* [PROBLEM DETAILS]
Word for word, restate the entries below and exclude every image.

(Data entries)
########

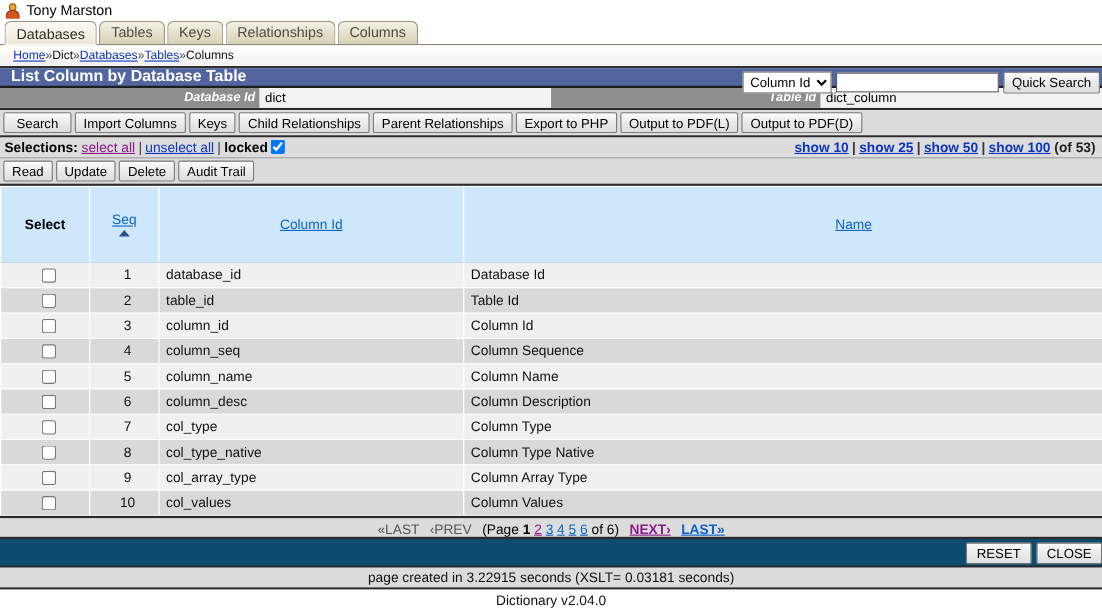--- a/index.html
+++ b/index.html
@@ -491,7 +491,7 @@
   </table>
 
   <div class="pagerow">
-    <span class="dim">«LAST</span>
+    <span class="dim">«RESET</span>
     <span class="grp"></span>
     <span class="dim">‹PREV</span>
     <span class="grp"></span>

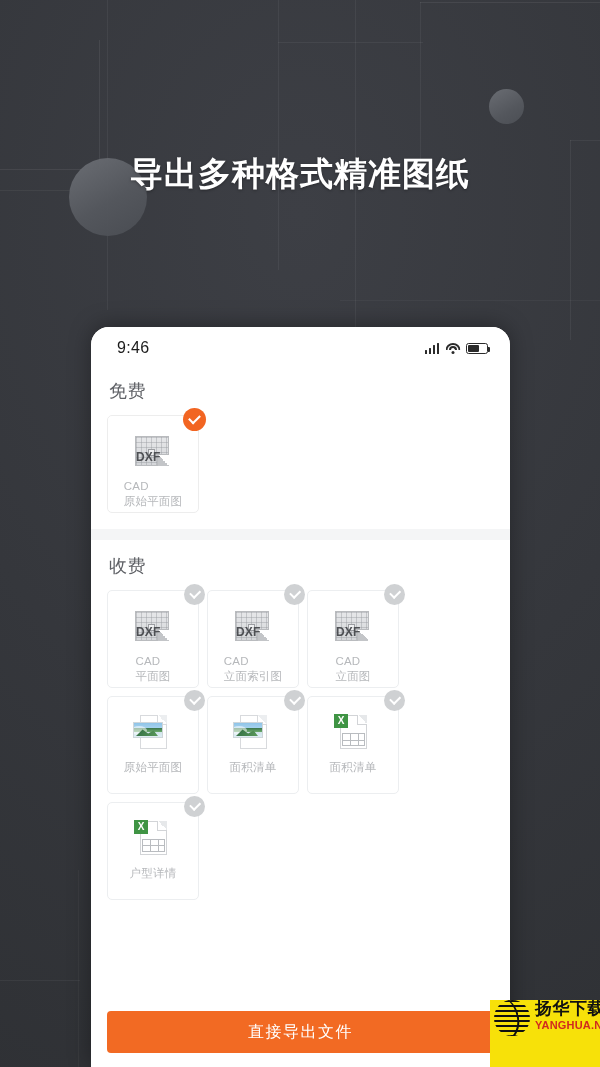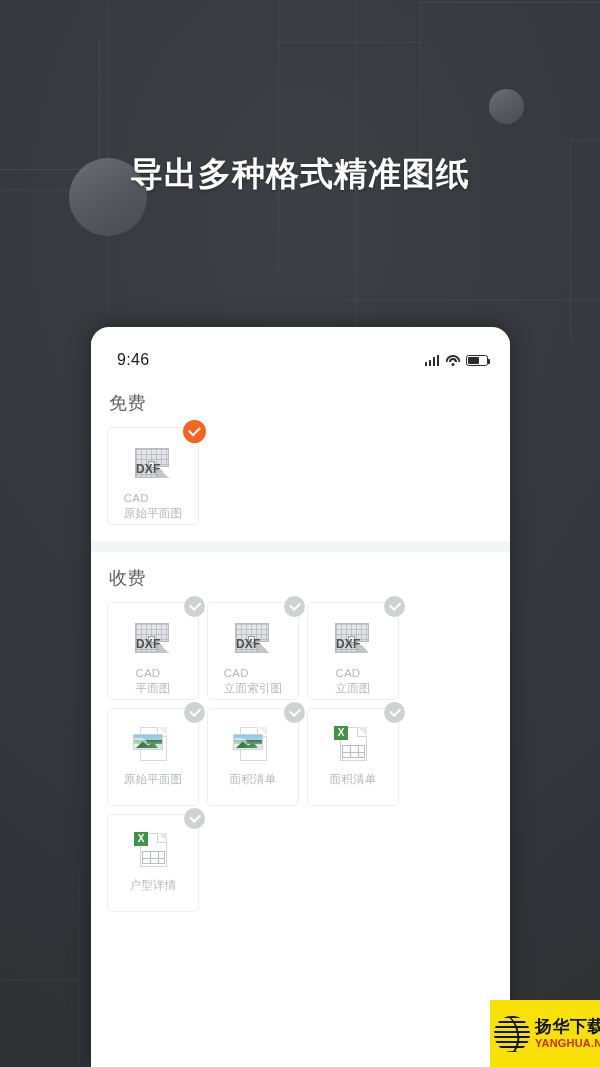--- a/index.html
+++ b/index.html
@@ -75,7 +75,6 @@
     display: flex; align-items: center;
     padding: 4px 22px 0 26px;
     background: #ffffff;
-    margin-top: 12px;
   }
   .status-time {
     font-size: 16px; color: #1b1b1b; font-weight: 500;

########

* [RESPONSE BELOW]
--- a/index.html
+++ b/index.html
@@ -491,7 +491,7 @@
   </table>
 
   <div class="pagerow">
-    <span class="dim">«LAST</span>
+    <span class="dim">«RESET</span>
     <span class="grp"></span>
     <span class="dim">‹PREV</span>
     <span class="grp"></span>

--- a/index.html
+++ b/index.html
@@ -75,7 +75,6 @@
     display: flex; align-items: center;
     padding: 4px 22px 0 26px;
     background: #ffffff;
-    margin-top: 12px;
   }
   .status-time {
     font-size: 16px; color: #1b1b1b; font-weight: 500;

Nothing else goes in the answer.